KUALITAS HIDUP BERIMAN

Tidak ada komentar

Ada orang yang mati-matian beriman hanya untuk dirinya sendiri. Dia berdoa sendiri di rumah atau pergi Gereja lalu pulang, tidak pernah pergi ke ibadat Lingkungan, tidak pernah ikut kegiatan pelayanan Gereja, tidak pernah ikut kegiatan koor Lingkungan, atau ikut pelayanan di gereja. Bagi mereka, hidup beriman cukup dengan berdoa sendirian dengan menutup pintu kamar. Di sisi lain, ada orang yang merasa bahwa beriman berarti ikut semua kegiatan menggereja. Dia pergi koor Lingkungan, hadir di setiap acara Gereja, ikut semua acara Lingkungan dan Gereja, mungkin terkadang sedikit membicarakan yang tidak pernah ikut kegiatan, tetapi lupa terhadap dirinya sendiri. Baginya, iman tanpa perbuatan adalah kesia-siaan belaka. Kedua kubu ini seakan “mempeributkan” mana yang ideal di antara keduanya, tentang apa dan bagaimana itu hidup beriman, apalagi sebagai anggota Gereja.
# # # # #
Soal yang Diberikan: Salin tanpa perubahan seluruh bagian teks tentang hidup beriman di atas, mulai dari "Tidak ada komentar" sampai dengan "sebagai anggota Gereja.".

Bagian Data:
# # # # #
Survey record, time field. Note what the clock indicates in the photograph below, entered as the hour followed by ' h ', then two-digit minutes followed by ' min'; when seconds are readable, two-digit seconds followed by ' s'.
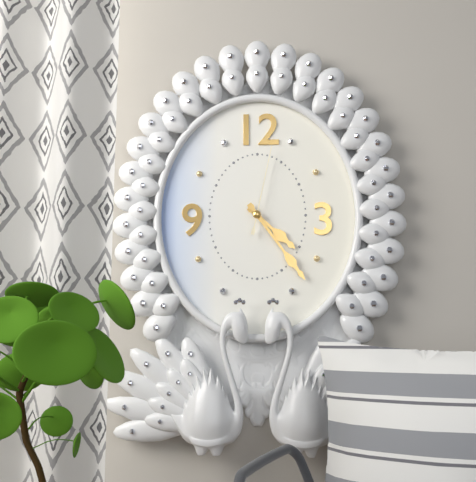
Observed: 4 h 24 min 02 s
# # # # #
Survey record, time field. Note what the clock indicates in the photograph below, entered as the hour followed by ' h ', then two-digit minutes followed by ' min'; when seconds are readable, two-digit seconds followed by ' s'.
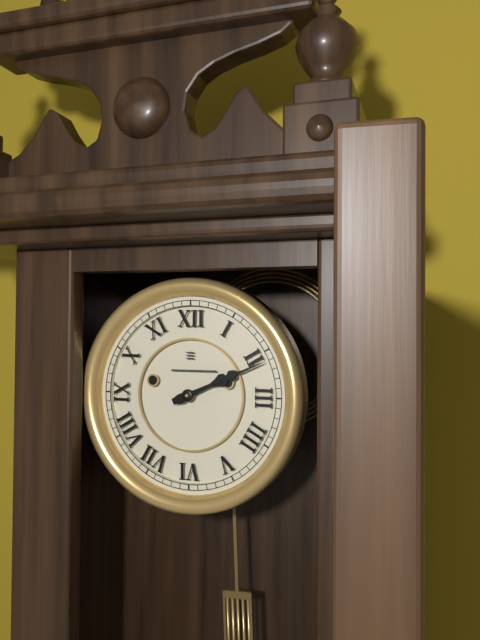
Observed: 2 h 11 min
# # # # #
Jawaban:
Tidak ada komentar

Ada orang yang mati-matian beriman hanya untuk dirinya sendiri. Dia berdoa sendiri di rumah atau pergi Gereja lalu pulang, tidak pernah pergi ke ibadat Lingkungan, tidak pernah ikut kegiatan pelayanan Gereja, tidak pernah ikut kegiatan koor Lingkungan, atau ikut pelayanan di gereja. Bagi mereka, hidup beriman cukup dengan berdoa sendirian dengan menutup pintu kamar. Di sisi lain, ada orang yang merasa bahwa beriman berarti ikut semua kegiatan menggereja. Dia pergi koor Lingkungan, hadir di setiap acara Gereja, ikut semua acara Lingkungan dan Gereja, mungkin terkadang sedikit membicarakan yang tidak pernah ikut kegiatan, tetapi lupa terhadap dirinya sendiri. Baginya, iman tanpa perbuatan adalah kesia-siaan belaka. Kedua kubu ini seakan “mempeributkan” mana yang ideal di antara keduanya, tentang apa dan bagaimana itu hidup beriman, apalagi sebagai anggota Gereja.